Exercise requirements: Which lines in the records below contain the string "data"? Find each one and copy it out in full, matching case exactly.

Information shown:

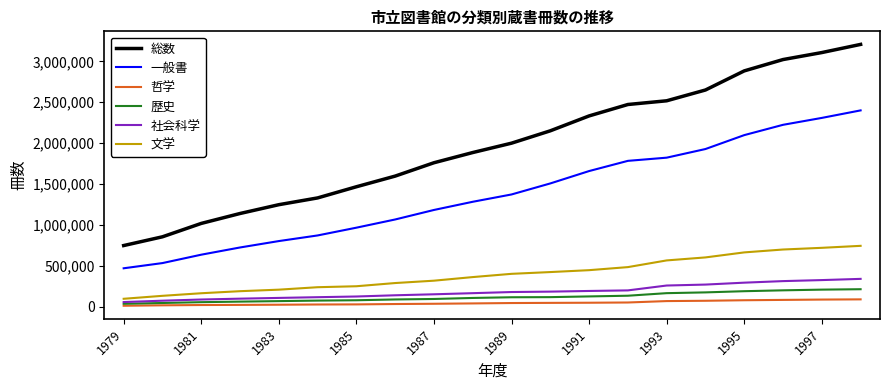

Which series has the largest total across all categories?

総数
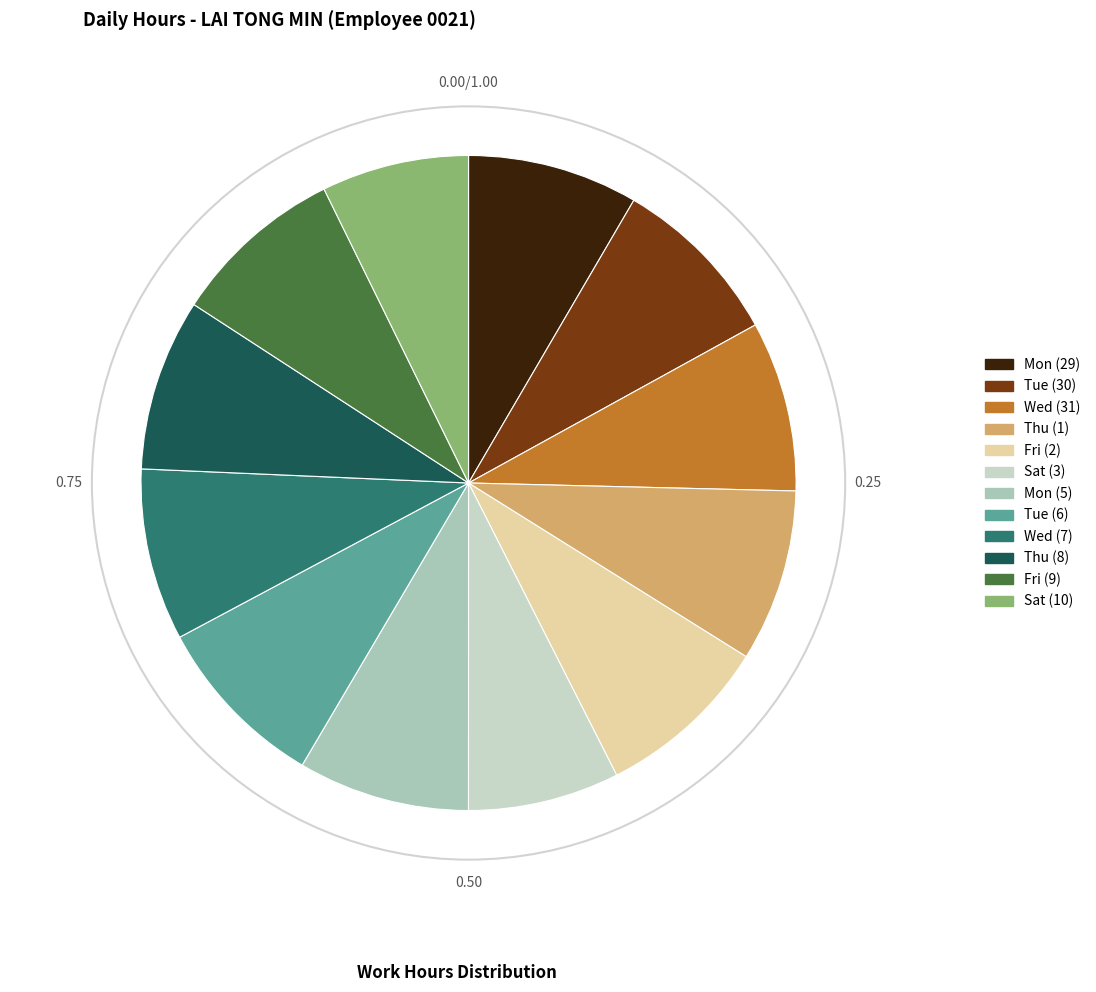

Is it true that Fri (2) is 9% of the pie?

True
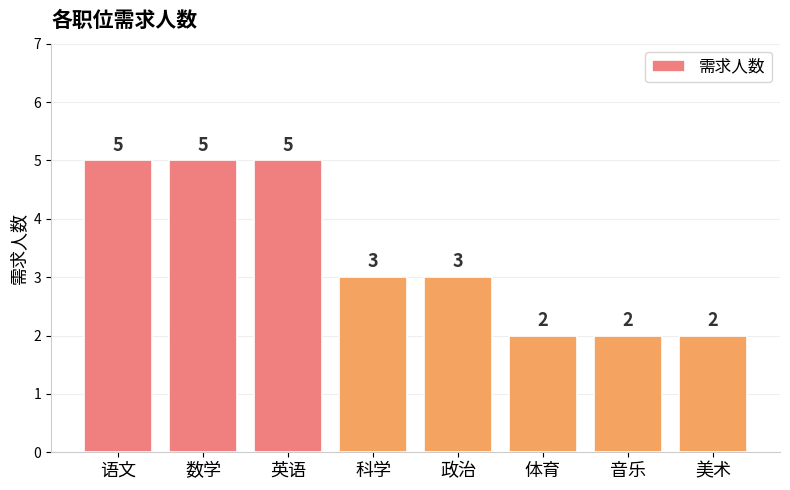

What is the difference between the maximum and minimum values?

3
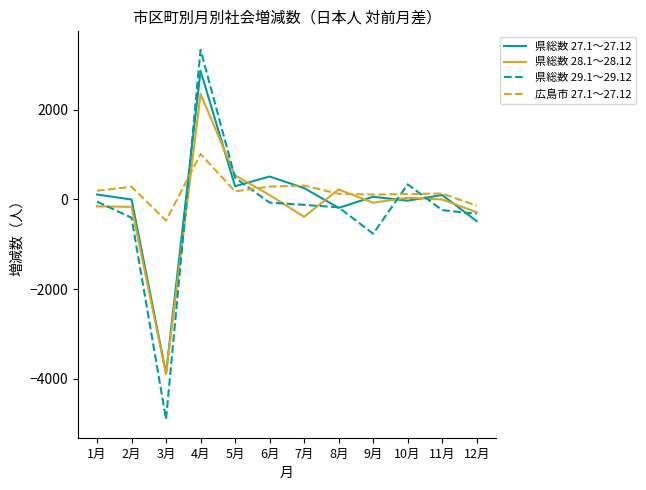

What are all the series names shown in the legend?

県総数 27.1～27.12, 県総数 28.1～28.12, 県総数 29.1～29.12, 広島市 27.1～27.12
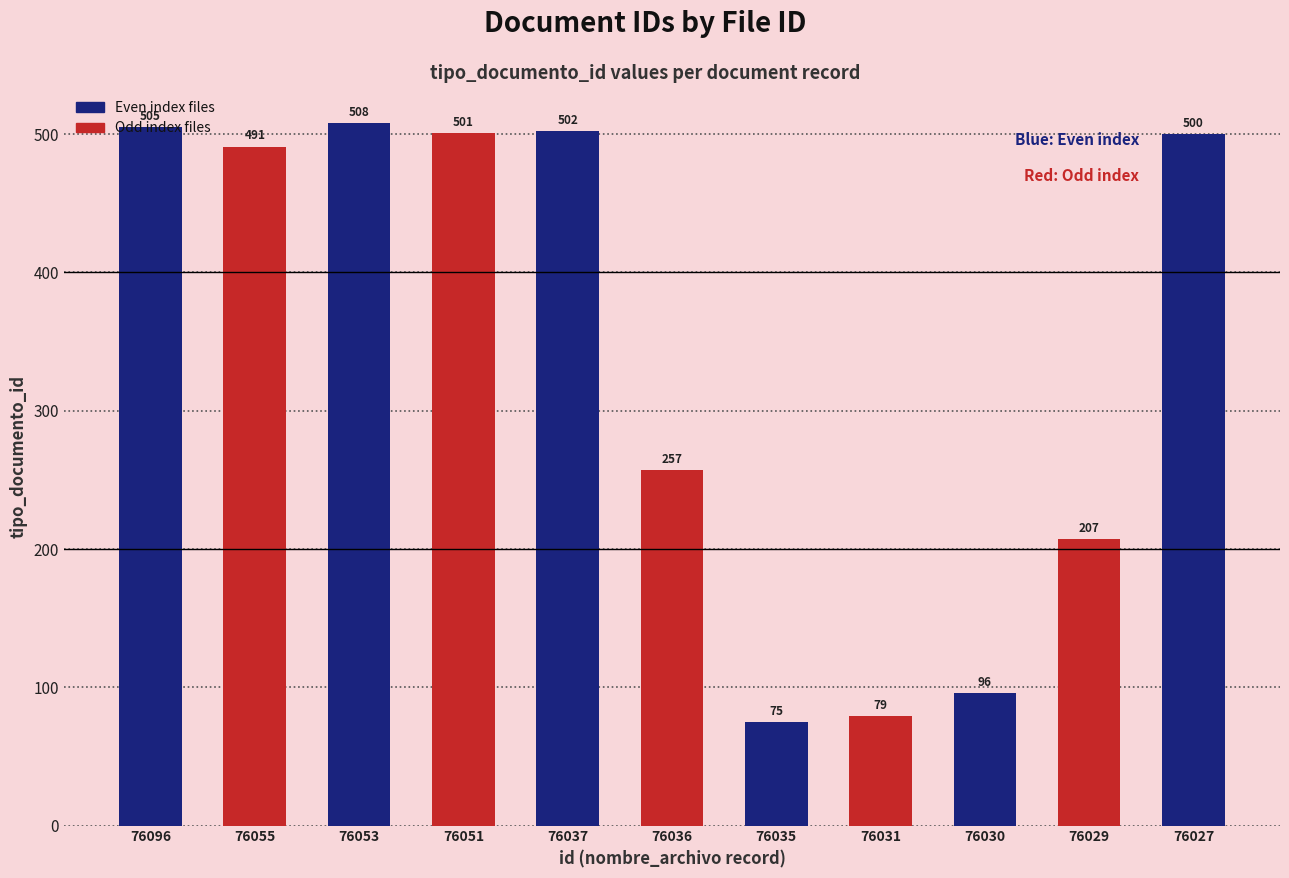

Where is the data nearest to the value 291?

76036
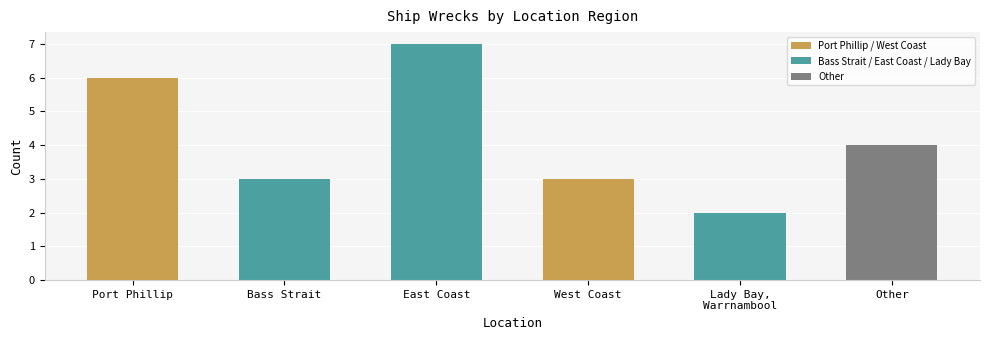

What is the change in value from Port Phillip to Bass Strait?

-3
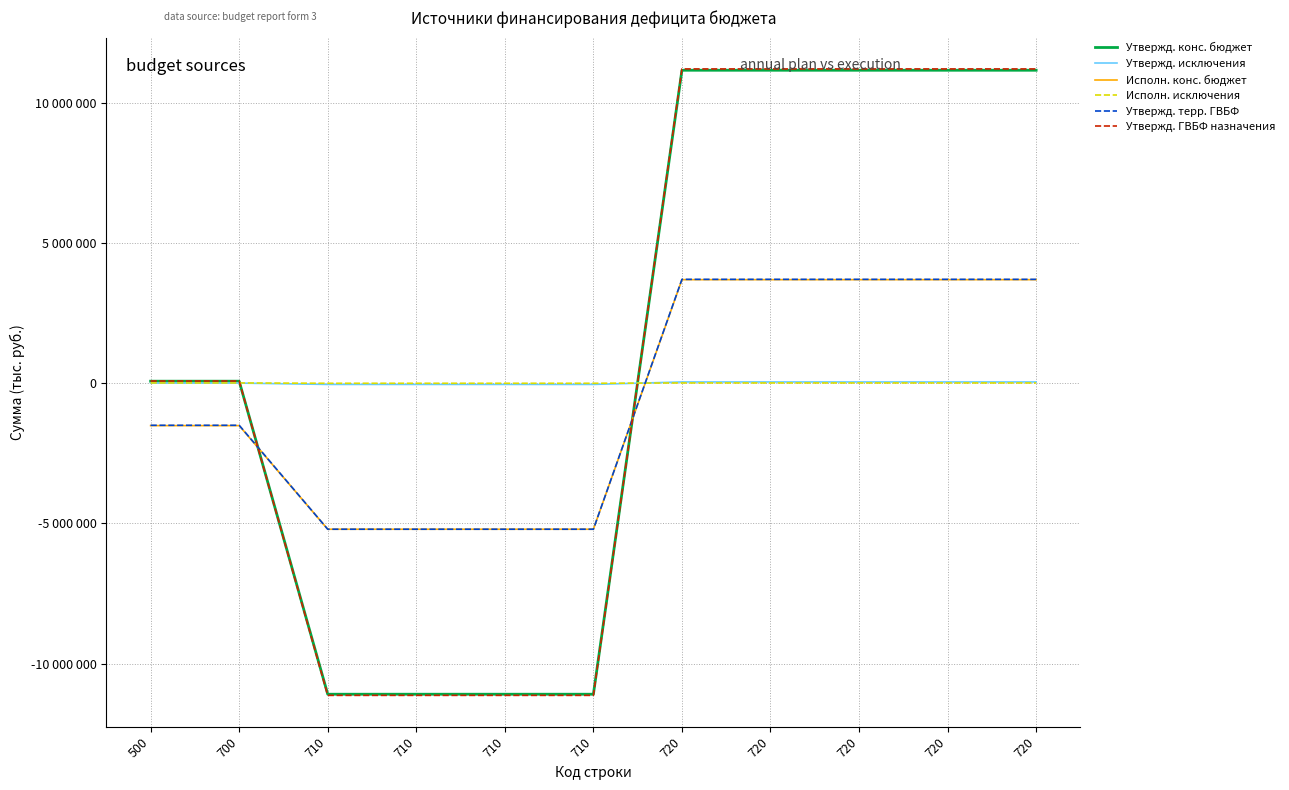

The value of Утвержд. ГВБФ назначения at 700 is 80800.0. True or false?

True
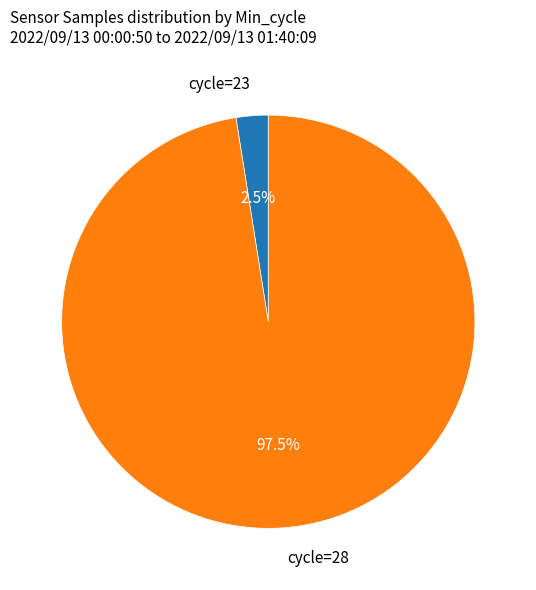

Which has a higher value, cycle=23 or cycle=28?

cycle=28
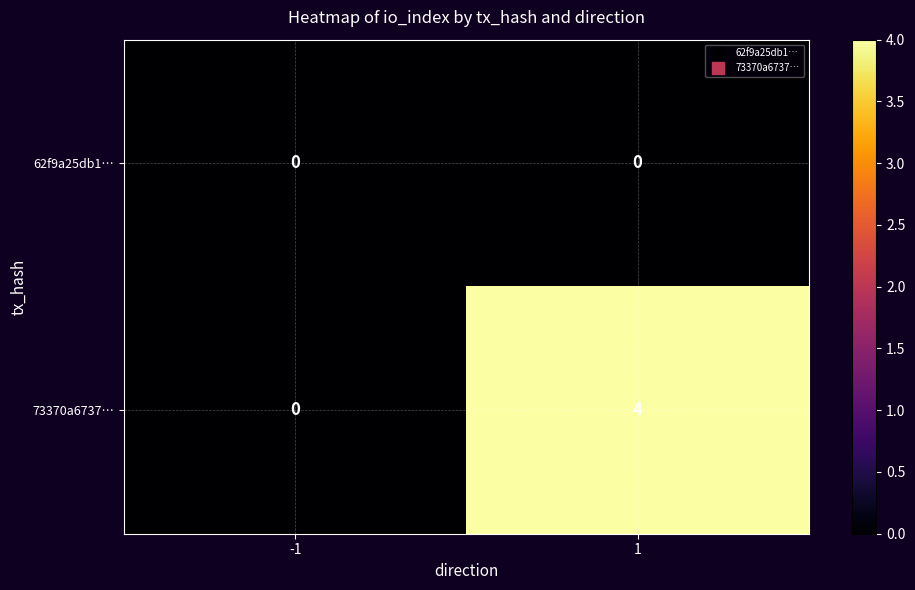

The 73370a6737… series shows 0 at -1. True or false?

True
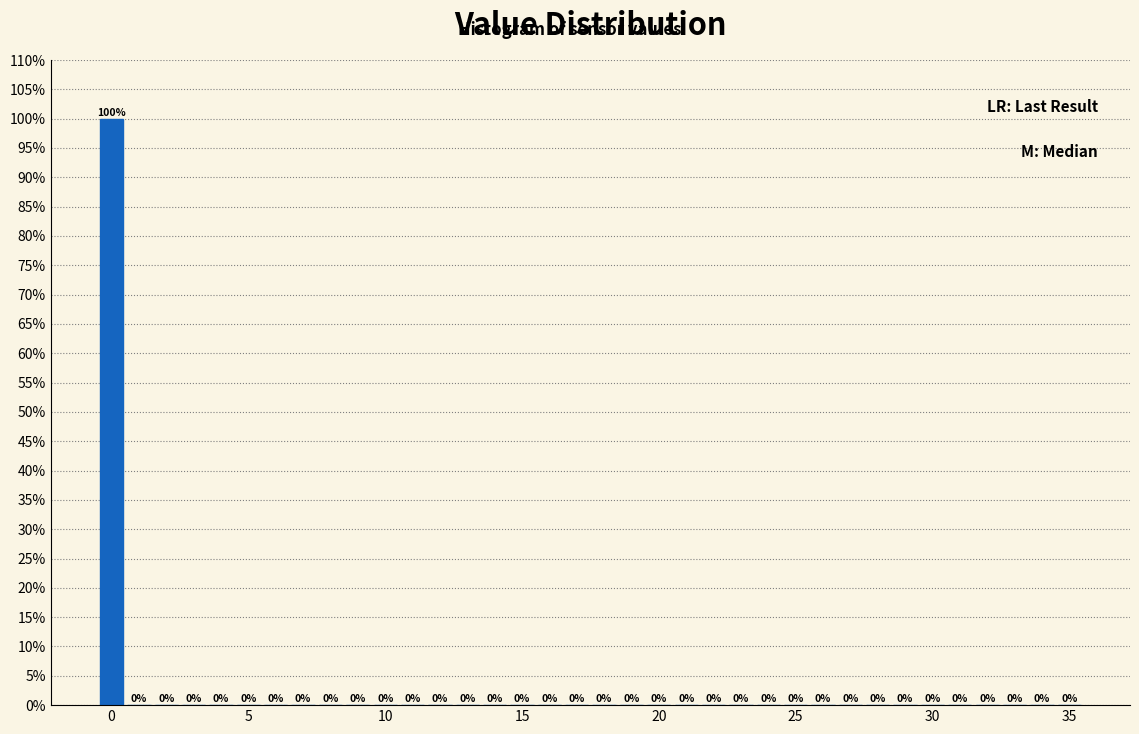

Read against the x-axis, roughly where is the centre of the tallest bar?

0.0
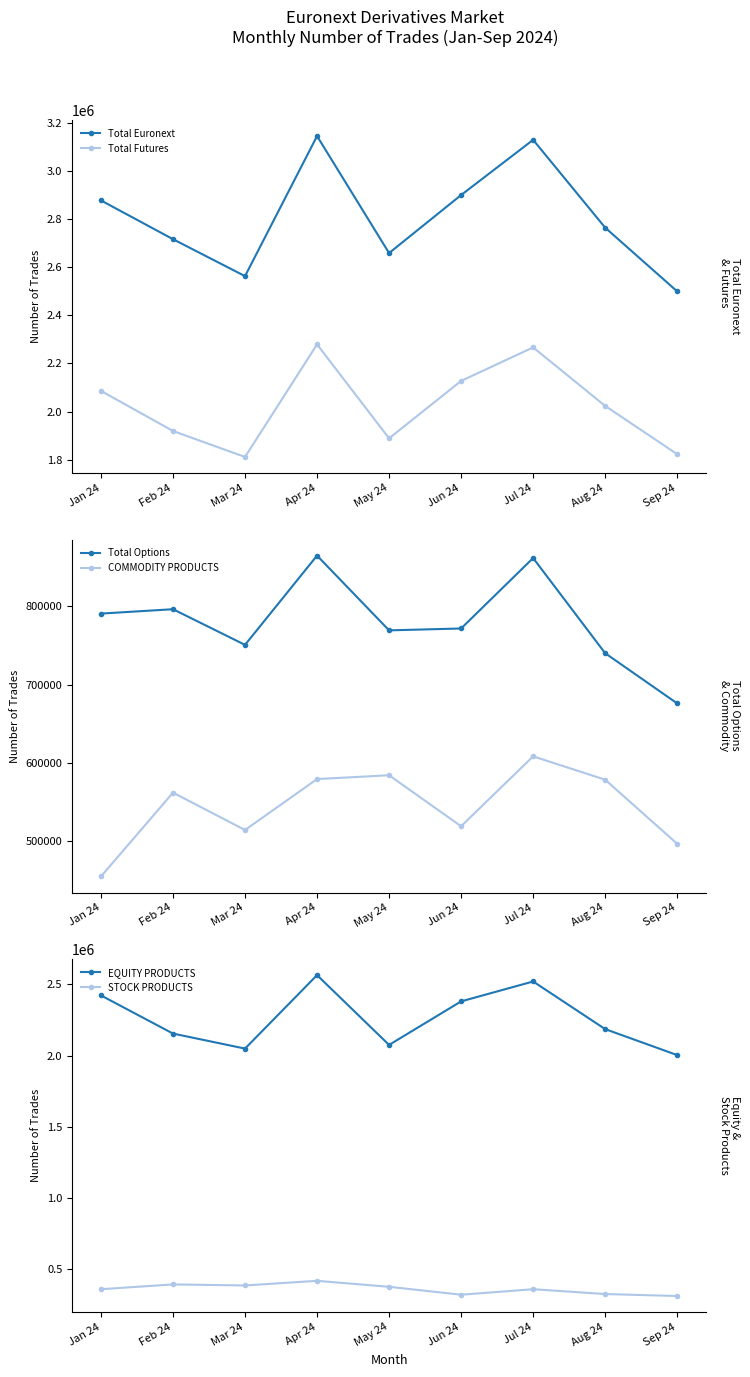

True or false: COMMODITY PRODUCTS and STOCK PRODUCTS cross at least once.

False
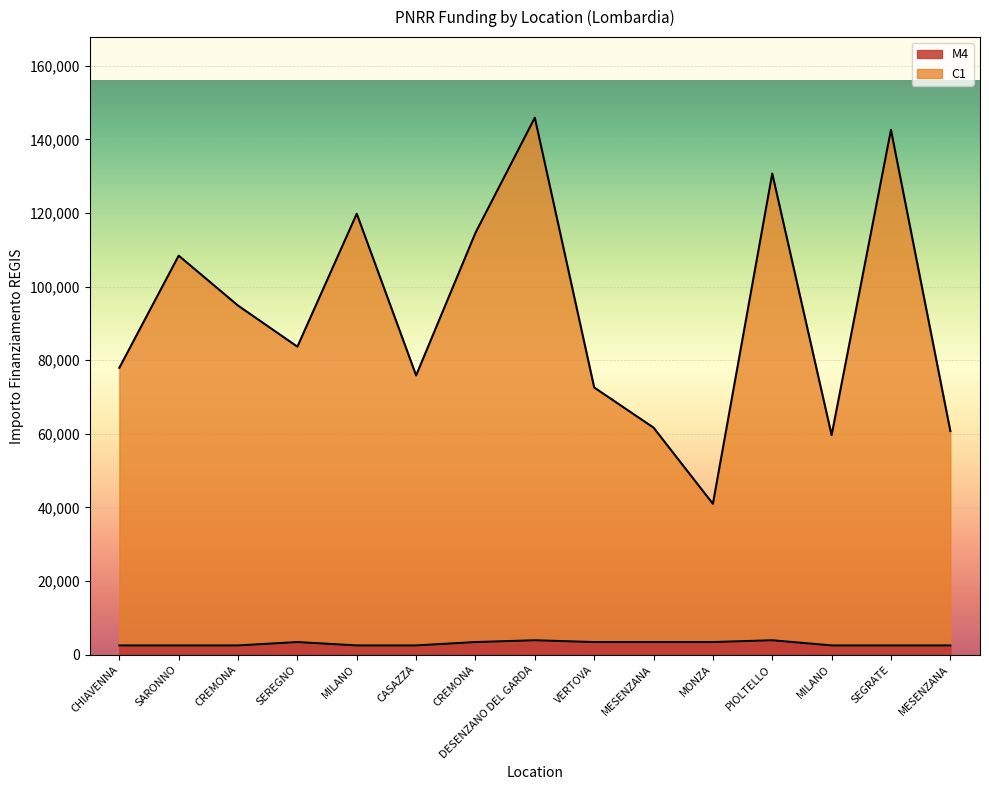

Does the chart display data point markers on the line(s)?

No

Reply to the exercise:
Where is the data nearest to the value 291?
Does the chart display data point markers on the line(s)?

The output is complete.